Virginia Hernández-Gea, Andrea De Gottardi, Frank W G Leebeek, Pierre-Emmanuel Rautou, Riad Salem, Juan Carlos Garcia-Pagan
Journal of Hepatology 2019 February 26
Budd-Chiari Syndrome (BCS) and non-cirrhotic non-tumoral portal vein thrombosis (NCPVT) are two rare disorders, with several similarities that are categorized under the term splanchnic vein thrombosis. Both disorders are frequently associated with an underlying pro-thrombotic disorder. They can cause severe portal hypertension and usually affect oung patients, negatively influencing life expectancy when the diagnosis and treatment is not done at an early stage. Yet, they have specific features that require individual considerations. The current review will focus on the available knowledge on pathophysiology, diagnosis and management of both entities.
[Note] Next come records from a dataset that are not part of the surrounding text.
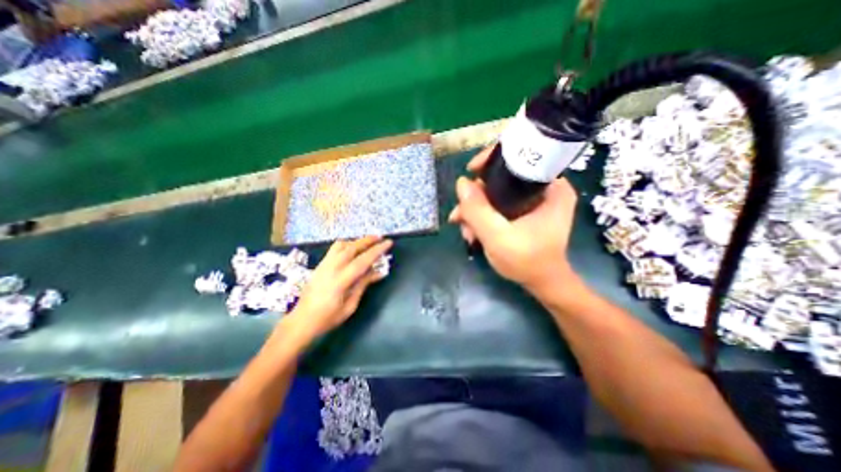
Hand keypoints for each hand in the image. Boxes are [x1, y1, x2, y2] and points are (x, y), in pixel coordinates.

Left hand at [286, 236, 394, 342]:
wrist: (301, 321)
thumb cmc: (328, 318)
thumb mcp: (350, 306)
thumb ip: (363, 285)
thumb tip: (378, 272)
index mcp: (340, 281)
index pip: (362, 261)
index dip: (377, 251)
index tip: (388, 243)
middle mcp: (331, 268)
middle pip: (351, 248)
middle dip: (367, 240)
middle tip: (380, 237)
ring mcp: (323, 265)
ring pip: (341, 245)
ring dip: (356, 241)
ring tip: (367, 242)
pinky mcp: (319, 265)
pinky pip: (334, 249)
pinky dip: (346, 245)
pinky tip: (352, 249)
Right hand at [450, 146, 581, 294]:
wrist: (542, 283)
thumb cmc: (527, 261)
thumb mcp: (498, 237)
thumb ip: (478, 210)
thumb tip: (461, 182)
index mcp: (551, 187)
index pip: (520, 157)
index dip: (491, 160)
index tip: (470, 171)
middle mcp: (544, 188)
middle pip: (502, 178)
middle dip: (476, 198)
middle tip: (460, 217)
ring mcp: (533, 200)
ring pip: (496, 193)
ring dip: (476, 210)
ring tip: (466, 231)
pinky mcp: (524, 211)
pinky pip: (498, 204)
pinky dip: (483, 216)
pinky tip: (472, 231)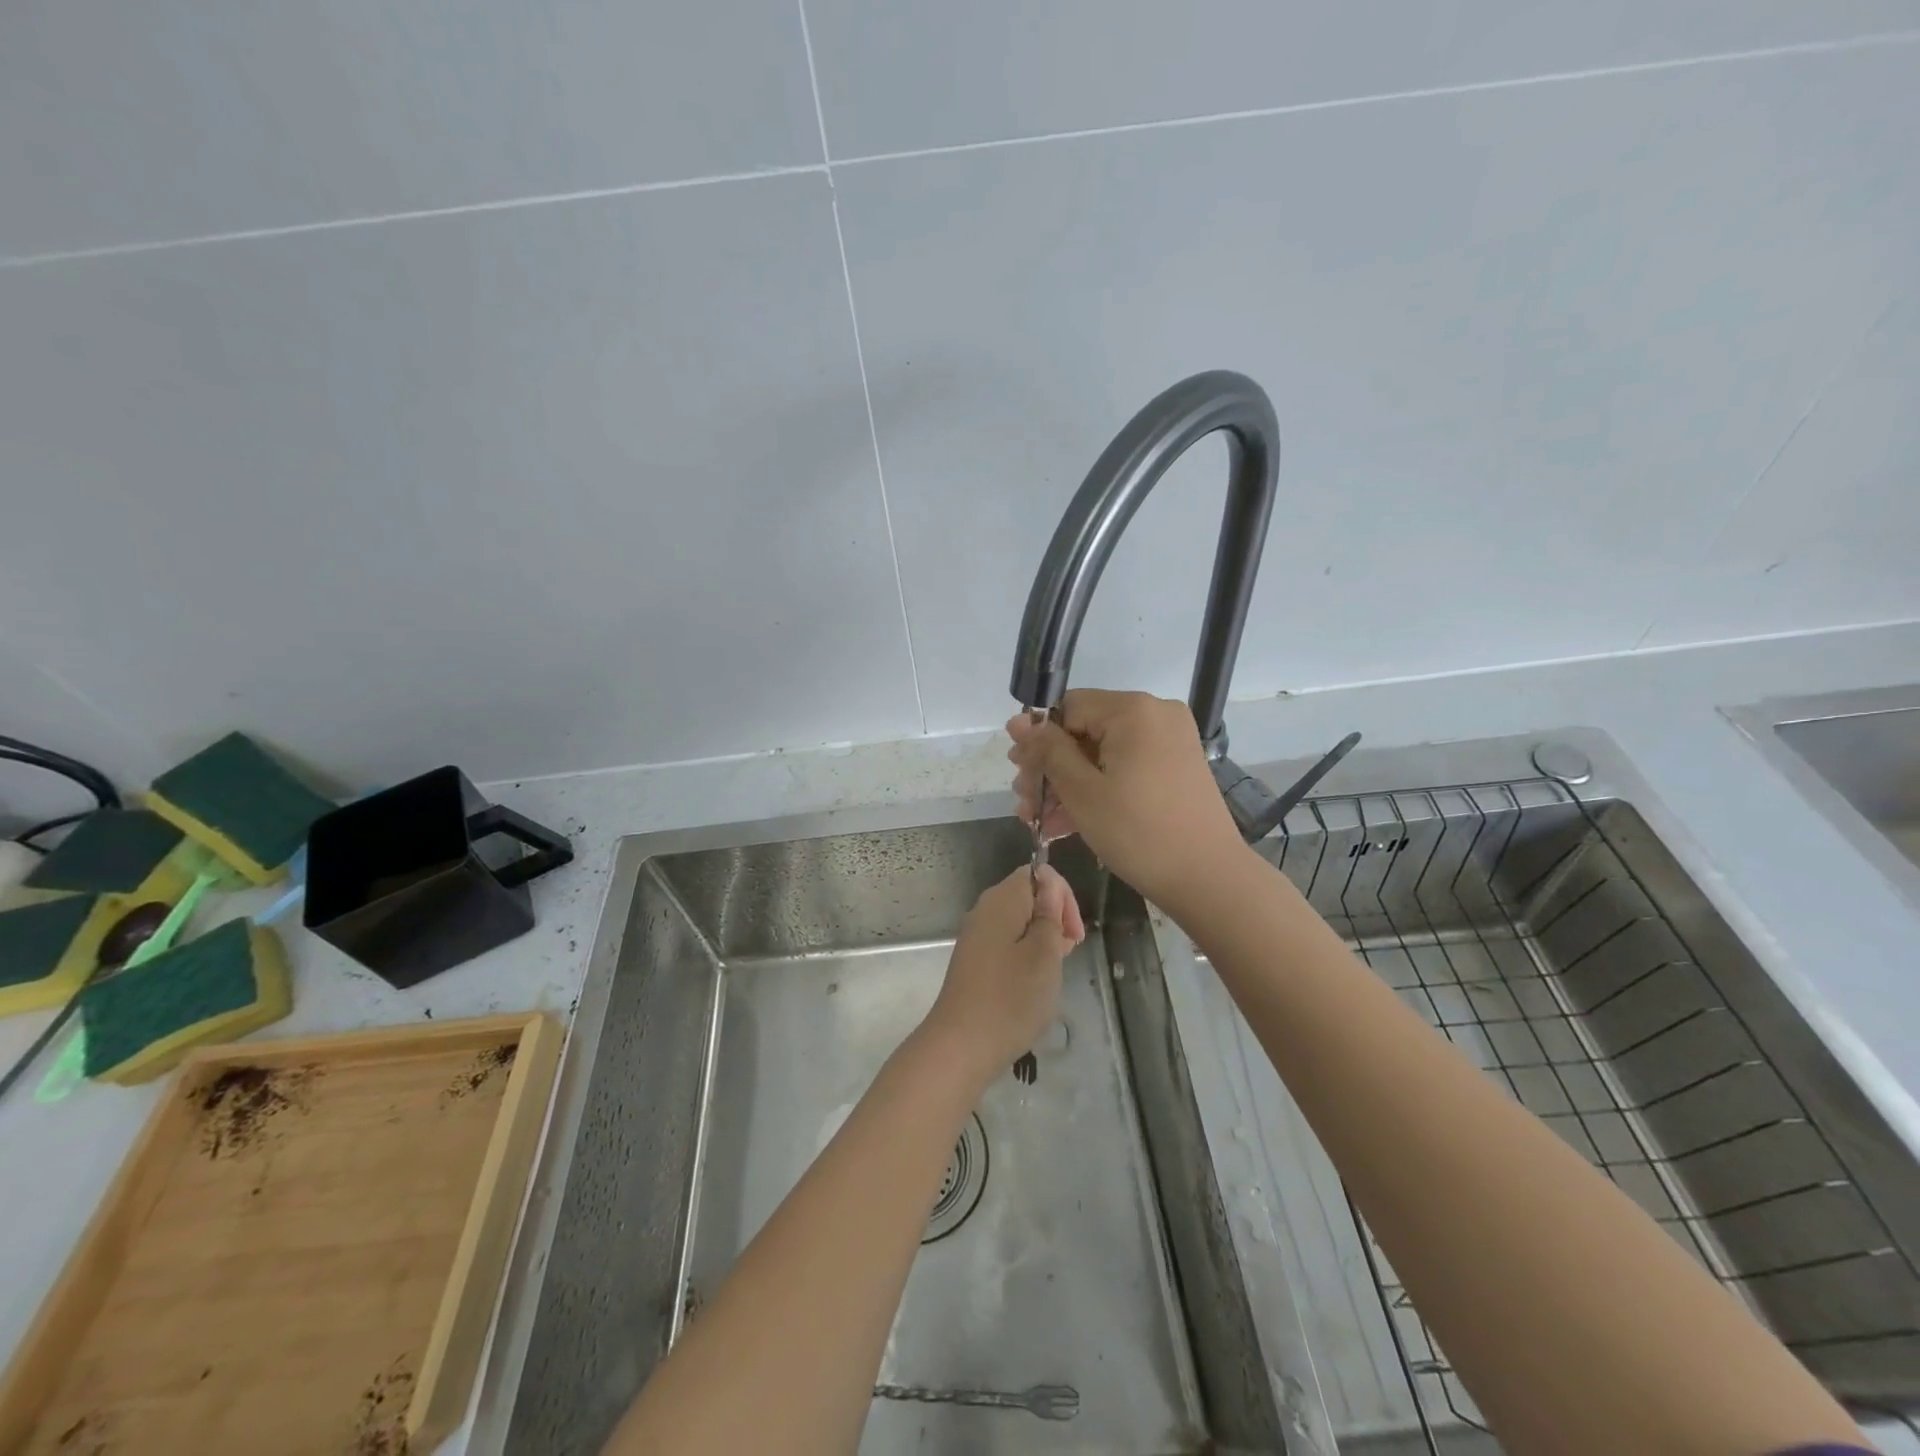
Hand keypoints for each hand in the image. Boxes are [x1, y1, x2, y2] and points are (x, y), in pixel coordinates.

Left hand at [921, 865, 1083, 1080]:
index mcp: (1001, 900)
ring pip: (1019, 922)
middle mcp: (985, 910)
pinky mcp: (975, 961)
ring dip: (1042, 939)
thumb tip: (1050, 884)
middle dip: (1054, 917)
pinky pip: (1007, 943)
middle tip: (1068, 953)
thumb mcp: (1044, 954)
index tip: (1073, 934)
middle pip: (1027, 896)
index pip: (1037, 874)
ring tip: (1054, 971)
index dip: (1062, 896)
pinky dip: (1026, 954)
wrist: (961, 1046)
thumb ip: (1049, 914)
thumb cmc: (1011, 998)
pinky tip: (1033, 981)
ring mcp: (976, 936)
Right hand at [1007, 689, 1246, 910]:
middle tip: (1025, 801)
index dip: (1038, 739)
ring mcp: (1169, 741)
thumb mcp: (1082, 791)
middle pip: (1084, 730)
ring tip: (1038, 817)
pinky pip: (1124, 767)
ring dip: (1068, 783)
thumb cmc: (1138, 831)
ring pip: (1102, 753)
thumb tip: (1018, 721)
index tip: (1018, 773)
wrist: (1207, 878)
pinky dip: (1097, 788)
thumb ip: (1048, 751)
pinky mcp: (1174, 767)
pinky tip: (1065, 821)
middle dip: (1050, 767)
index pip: (1067, 707)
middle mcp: (1154, 714)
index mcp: (1133, 710)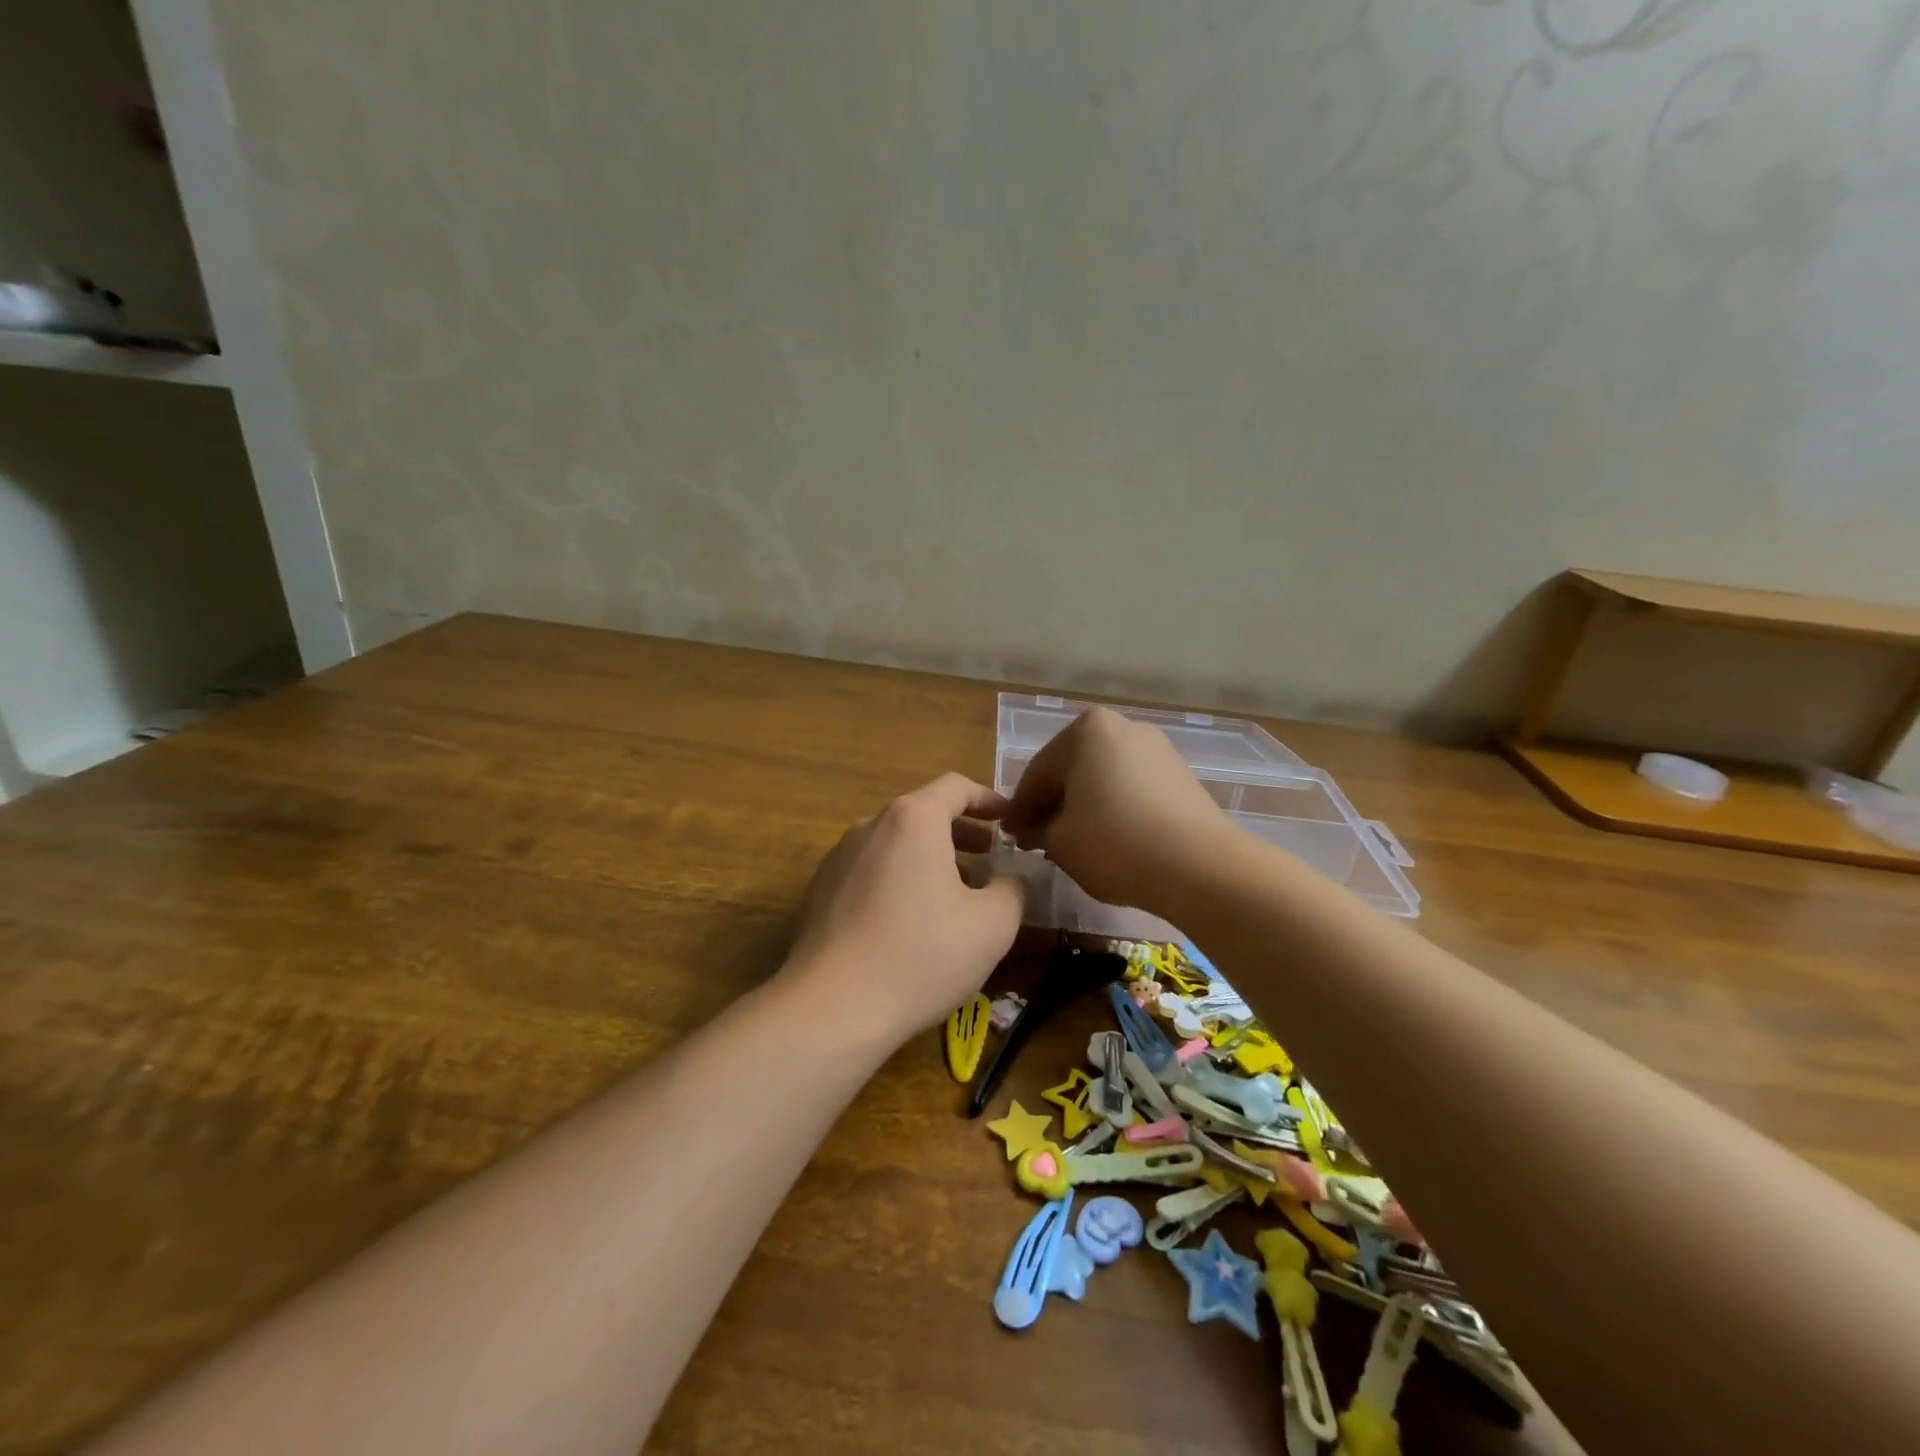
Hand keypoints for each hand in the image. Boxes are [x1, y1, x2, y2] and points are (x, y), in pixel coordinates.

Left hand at [785, 774, 1024, 1045]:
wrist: (832, 1007)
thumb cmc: (921, 955)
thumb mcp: (992, 925)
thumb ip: (1012, 889)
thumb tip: (1008, 878)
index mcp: (912, 820)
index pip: (955, 787)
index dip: (989, 799)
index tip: (1010, 818)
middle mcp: (870, 826)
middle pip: (923, 813)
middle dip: (962, 831)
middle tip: (990, 855)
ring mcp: (839, 858)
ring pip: (895, 844)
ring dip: (930, 858)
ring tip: (956, 893)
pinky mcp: (820, 891)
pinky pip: (871, 871)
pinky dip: (900, 879)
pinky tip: (913, 922)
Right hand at [1001, 706, 1230, 917]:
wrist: (1201, 867)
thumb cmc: (1116, 844)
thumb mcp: (1059, 841)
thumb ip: (1036, 829)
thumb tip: (1032, 829)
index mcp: (1087, 730)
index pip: (1038, 773)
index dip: (1019, 808)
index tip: (1008, 834)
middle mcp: (1123, 727)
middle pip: (1072, 769)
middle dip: (1052, 804)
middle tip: (1034, 839)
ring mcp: (1157, 748)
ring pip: (1102, 778)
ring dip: (1082, 806)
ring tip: (1069, 842)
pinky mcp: (1180, 775)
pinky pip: (1131, 788)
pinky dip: (1112, 808)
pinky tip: (1106, 838)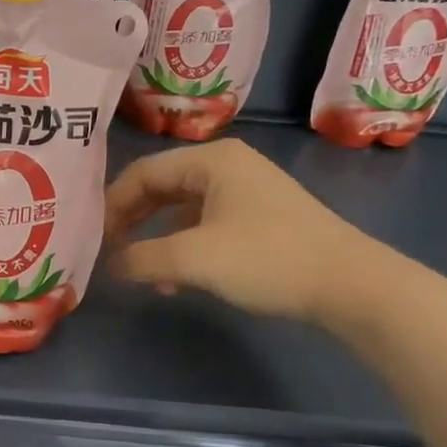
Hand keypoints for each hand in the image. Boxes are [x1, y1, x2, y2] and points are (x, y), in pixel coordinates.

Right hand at [103, 139, 384, 323]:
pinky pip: (204, 225)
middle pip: (160, 187)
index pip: (142, 173)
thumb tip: (110, 265)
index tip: (94, 239)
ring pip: (181, 210)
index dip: (112, 205)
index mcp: (211, 160)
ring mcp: (245, 192)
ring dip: (156, 240)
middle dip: (132, 221)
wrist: (352, 286)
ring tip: (141, 272)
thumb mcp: (194, 259)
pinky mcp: (259, 218)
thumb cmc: (268, 259)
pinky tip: (176, 280)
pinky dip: (183, 248)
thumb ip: (142, 258)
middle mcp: (226, 166)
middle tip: (109, 252)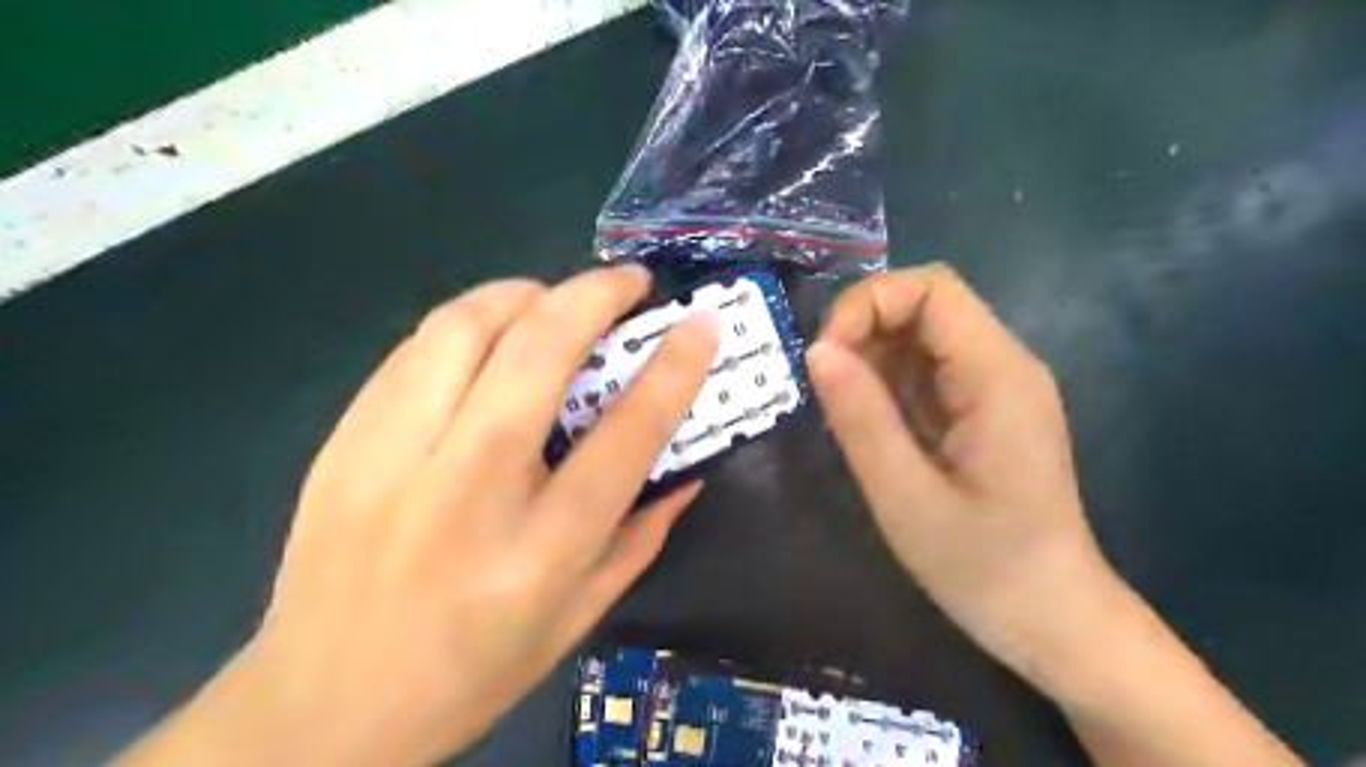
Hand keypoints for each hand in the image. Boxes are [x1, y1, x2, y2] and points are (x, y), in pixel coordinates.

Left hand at [116, 267, 719, 766]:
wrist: (323, 706)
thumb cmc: (471, 671)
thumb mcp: (579, 617)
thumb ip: (641, 536)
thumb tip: (686, 471)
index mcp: (541, 548)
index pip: (625, 433)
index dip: (672, 368)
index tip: (700, 324)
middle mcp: (469, 489)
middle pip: (538, 351)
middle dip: (594, 295)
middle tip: (628, 282)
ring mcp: (393, 457)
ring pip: (465, 327)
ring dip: (525, 294)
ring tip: (555, 299)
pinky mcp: (345, 441)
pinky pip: (415, 349)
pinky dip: (468, 322)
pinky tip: (490, 335)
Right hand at [801, 264, 1113, 682]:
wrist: (1050, 617)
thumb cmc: (981, 566)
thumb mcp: (905, 498)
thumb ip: (861, 419)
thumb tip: (817, 350)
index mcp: (998, 376)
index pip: (933, 289)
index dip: (868, 304)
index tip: (825, 356)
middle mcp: (1004, 364)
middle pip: (927, 301)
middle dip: (864, 324)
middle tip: (825, 379)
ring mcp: (995, 384)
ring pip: (922, 331)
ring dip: (871, 351)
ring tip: (841, 404)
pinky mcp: (982, 406)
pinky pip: (926, 366)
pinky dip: (886, 376)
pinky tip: (868, 417)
BCS is defined as the obstruction of hepatic venous outflow regardless of its causative mechanism or level of obstruction. This obstruction can be traced to the small hepatic venules up to the entrance of the inferior vein cava (IVC) into the right atrium. Hepatic outflow obstruction related to cardiac disease, pericardial disease or sinusoidal obstruction syndrome have different pathophysiological and clinical implications and are excluded from this definition. BCS is classified as primary when the obstruction originates in the vein and thrombosis is the main cause, or secondary when the vein is externally compressed (abscess, tumor). The focus of this review is on primary BCS. NCPVT refers to the presence of a thrombus in the main portal vein trunk and/or the left or right intrahepatic portal vein branches that may extend to the splenic vein and/or the superior or inferior mesenteric veins. Isolated splenic or mesenteric vein thrombosis are out of the scope of this review.